Spreading the gift of knowledge among women farmers in Bihar, India
Kisan Sakhi, meaning “a woman farmer friend,” is an initiative jointly started by the Cereal Systems Initiative for South Asia (CSISA) and the Bihar Mahila Samakhya (Indian government program on women’s equality) that aims to disseminate new climate-resilient and sustainable farming technologies and practices to help empower women farmers in Bihar. Six areas have been identified – Bochaha, Bandra, Aurai, Gai Ghat, Musahri and Kudhni – in the district Muzaffarpur for the pilot work.
CSISA has introduced new technologies to more than 300 Kisan Sakhi members such as improved weed management, intercropping in maize, intensification of cropping systems with summer green gram, machine transplanting of rice under non-puddled conditions and management of community nurseries. CSISA also aims to support champion women farmer entrepreneurs, who could deliver custom hire services for community nurseries and machine transplanting.

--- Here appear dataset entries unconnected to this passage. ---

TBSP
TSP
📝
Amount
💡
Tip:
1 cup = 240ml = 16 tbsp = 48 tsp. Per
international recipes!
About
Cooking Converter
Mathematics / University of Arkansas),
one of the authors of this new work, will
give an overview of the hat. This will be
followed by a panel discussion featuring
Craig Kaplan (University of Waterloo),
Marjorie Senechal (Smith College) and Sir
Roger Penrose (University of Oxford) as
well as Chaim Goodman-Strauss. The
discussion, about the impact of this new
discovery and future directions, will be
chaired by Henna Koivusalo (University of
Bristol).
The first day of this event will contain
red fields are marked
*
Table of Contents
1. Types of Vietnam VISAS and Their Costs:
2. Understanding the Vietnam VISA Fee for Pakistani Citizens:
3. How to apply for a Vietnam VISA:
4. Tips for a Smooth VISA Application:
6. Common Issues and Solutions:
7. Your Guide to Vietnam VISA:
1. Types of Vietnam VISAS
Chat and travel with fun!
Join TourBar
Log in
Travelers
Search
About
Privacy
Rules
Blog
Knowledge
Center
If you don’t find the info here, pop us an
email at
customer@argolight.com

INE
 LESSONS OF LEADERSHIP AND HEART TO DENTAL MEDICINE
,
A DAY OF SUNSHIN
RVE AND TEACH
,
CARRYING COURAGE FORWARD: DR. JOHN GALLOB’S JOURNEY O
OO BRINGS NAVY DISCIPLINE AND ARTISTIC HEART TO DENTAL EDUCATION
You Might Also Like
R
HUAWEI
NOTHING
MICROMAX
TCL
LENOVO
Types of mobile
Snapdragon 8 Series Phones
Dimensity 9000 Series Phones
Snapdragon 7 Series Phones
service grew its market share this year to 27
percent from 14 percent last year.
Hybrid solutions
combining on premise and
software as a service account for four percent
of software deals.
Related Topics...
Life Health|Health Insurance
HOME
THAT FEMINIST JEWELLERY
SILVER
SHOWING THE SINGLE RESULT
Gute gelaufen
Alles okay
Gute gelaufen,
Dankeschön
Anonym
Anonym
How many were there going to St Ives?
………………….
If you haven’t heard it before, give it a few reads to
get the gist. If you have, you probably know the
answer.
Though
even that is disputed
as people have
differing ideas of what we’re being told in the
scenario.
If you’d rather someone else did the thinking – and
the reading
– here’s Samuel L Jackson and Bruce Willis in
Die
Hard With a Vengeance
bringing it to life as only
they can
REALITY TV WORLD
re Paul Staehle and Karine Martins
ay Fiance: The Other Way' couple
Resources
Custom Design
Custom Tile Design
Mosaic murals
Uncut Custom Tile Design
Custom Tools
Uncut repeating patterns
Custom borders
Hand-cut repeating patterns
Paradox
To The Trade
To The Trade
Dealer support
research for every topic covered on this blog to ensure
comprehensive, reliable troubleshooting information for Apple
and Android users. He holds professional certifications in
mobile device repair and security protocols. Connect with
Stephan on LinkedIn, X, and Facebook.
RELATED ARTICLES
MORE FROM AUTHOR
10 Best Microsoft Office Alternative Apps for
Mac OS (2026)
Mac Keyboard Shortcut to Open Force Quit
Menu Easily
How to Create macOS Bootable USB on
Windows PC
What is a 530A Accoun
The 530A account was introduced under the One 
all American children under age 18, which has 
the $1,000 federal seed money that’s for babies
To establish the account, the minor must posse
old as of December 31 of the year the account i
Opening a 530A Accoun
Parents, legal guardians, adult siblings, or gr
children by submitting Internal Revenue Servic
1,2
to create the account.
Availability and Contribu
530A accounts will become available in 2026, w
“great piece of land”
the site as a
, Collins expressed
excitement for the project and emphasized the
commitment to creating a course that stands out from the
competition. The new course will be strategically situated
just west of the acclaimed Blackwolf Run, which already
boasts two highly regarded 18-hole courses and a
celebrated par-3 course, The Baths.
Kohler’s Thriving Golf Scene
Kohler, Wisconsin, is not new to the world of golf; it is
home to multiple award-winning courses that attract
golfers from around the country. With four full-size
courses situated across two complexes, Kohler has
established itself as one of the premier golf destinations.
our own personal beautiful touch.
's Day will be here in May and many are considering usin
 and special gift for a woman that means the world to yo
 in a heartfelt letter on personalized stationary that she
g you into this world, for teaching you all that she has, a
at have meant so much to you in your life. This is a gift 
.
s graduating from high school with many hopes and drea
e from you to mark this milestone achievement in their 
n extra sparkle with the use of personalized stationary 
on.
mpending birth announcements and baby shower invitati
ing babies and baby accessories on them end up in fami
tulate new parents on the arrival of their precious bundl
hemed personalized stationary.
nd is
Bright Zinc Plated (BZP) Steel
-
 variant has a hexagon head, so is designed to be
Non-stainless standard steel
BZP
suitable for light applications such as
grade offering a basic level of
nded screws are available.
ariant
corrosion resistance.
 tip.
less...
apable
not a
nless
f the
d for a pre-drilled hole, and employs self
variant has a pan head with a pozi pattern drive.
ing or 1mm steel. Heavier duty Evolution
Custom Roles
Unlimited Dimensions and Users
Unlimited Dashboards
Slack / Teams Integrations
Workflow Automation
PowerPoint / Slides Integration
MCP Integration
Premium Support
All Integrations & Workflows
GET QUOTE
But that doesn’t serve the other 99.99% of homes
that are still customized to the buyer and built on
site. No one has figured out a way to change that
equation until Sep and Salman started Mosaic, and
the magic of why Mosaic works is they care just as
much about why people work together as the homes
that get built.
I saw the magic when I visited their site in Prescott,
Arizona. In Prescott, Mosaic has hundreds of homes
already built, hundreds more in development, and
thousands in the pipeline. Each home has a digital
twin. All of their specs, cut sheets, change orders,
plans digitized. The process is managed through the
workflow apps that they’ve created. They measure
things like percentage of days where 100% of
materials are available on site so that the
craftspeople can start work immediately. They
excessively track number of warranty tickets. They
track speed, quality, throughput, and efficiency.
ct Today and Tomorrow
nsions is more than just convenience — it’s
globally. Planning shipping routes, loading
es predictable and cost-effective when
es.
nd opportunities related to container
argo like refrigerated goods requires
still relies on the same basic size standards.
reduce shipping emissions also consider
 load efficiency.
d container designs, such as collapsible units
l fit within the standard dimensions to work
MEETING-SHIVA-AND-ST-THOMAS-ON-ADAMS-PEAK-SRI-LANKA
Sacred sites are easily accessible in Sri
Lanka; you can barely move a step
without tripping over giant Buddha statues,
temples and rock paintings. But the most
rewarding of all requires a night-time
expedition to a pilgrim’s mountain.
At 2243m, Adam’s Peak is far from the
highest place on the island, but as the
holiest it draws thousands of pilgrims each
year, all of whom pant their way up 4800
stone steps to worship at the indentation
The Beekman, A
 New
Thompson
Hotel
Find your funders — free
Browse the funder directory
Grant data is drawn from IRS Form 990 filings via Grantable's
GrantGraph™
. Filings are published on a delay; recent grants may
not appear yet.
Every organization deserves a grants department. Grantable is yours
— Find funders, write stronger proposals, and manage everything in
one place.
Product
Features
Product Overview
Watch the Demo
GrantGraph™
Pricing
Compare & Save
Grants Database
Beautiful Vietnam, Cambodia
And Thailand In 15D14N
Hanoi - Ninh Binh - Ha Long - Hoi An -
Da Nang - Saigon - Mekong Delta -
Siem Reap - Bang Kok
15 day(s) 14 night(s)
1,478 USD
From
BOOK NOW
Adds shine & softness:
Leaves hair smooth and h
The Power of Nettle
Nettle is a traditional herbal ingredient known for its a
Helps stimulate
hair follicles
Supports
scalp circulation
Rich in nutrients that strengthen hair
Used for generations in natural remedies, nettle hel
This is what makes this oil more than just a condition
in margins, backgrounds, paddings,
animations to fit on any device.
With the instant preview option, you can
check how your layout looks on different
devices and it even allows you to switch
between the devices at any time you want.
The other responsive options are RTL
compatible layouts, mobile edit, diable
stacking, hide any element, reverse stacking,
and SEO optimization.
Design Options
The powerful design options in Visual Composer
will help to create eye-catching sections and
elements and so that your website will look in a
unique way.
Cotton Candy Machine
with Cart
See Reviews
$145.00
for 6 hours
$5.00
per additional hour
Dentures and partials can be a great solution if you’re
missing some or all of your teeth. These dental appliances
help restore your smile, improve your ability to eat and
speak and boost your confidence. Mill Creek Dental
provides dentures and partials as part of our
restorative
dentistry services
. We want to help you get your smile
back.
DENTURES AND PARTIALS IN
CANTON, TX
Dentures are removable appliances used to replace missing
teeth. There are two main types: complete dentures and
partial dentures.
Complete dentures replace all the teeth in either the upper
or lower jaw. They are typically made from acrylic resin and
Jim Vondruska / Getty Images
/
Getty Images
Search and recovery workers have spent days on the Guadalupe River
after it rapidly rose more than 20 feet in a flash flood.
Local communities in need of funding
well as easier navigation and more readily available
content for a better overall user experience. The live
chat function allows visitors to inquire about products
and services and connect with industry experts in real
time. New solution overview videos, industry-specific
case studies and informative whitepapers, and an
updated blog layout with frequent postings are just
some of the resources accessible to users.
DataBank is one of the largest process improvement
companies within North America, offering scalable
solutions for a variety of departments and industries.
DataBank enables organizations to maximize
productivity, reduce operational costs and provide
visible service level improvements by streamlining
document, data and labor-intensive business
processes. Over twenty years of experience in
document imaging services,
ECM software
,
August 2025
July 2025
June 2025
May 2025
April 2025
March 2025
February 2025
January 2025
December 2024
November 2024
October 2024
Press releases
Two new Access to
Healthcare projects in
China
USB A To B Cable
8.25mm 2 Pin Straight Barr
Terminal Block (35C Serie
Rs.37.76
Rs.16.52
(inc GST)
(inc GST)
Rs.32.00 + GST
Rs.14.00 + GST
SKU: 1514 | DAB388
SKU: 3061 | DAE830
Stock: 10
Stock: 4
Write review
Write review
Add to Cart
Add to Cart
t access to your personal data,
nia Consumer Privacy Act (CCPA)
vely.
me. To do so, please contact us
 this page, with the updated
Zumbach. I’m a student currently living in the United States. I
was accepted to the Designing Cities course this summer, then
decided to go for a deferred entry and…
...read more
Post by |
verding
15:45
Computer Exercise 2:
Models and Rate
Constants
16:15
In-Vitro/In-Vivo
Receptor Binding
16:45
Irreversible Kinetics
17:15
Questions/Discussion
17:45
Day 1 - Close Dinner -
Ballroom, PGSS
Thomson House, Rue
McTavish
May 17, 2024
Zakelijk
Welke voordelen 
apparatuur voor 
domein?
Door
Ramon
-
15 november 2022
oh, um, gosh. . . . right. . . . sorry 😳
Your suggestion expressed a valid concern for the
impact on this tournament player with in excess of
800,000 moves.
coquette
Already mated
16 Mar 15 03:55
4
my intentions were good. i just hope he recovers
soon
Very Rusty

Contrary to a common perception that women in agriculture are not empowered decision-makers, about 15 percent of the group members identified themselves as landowners and said that they are involved in decision making in terms of taking land on rent and carrying out farming operations to sustain their livelihoods.
At a recent visit with visiting teams from the U.S. Agency for International Development, the Bill & Melinda Gates Foundation, representatives of Bihar state and members of the CSISA Bihar Hub, group members had the opportunity to talk about the challenges they faced in agriculture, their enthusiasm for new technologies, and the results they had seen from CSISA training. “Imparting knowledge and skill is more important than providing short-term monetary support from a project,” a group member said.